*What the task asks*
Print the records below exactly; all of them are needed.

Saved entries
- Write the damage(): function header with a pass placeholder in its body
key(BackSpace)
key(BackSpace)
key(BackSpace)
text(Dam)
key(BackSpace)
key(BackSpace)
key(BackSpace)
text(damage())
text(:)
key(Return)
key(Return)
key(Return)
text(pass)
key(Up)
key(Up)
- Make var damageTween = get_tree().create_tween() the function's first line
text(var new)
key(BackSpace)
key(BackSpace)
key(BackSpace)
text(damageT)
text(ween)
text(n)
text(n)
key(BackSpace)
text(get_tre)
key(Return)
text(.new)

*The completed task*
- Write the damage(): function header with a pass placeholder in its body
key(BackSpace)
key(BackSpace)
key(BackSpace)
text(Dam)
key(BackSpace)
key(BackSpace)
key(BackSpace)
text(damage())
text(:)
key(Return)
key(Return)
key(Return)
text(pass)
key(Up)
key(Up)
- Make var damageTween = get_tree().create_tween() the function's first line
text(var new)
key(BackSpace)
key(BackSpace)
key(BackSpace)
text(damageT)
text(ween)
text(n)
text(n)
key(BackSpace)
text(get_tre)
key(Return)
text(.new)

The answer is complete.